**YOUR TASK:**
Please reproduce the rows from the first line through the line containing "erträgt es eigentlich noch? E", replacing "Next" with "Continue" and changing nothing else. Give only those lines.

**THE INPUT:**
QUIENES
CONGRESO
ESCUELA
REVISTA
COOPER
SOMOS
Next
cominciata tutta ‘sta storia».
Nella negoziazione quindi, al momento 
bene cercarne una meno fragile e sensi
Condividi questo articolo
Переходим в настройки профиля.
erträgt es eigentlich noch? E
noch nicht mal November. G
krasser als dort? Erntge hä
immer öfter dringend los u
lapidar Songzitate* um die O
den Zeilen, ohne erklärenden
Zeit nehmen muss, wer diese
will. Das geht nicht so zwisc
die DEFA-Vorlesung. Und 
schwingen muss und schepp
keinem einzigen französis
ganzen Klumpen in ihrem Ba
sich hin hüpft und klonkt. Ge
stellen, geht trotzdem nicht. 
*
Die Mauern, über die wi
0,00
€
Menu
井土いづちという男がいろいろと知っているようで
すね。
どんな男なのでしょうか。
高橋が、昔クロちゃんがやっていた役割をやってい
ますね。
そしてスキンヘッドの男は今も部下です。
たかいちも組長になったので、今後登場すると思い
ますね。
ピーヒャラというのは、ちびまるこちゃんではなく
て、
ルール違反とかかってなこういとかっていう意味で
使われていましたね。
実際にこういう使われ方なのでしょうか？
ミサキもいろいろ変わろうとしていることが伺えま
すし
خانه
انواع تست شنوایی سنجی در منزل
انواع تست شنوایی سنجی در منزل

**WRITTEN REPLY:**
QUIENES
CONGRESO
ESCUELA
REVISTA
COOPER
SOMOS
Continue
cominciata tutta ‘sta storia».
Nella negoziazione quindi, al momento 
bene cercarne una meno fragile e sensi
Condividi questo articolo
Переходим в настройки профиля.
erträgt es eigentlich noch? E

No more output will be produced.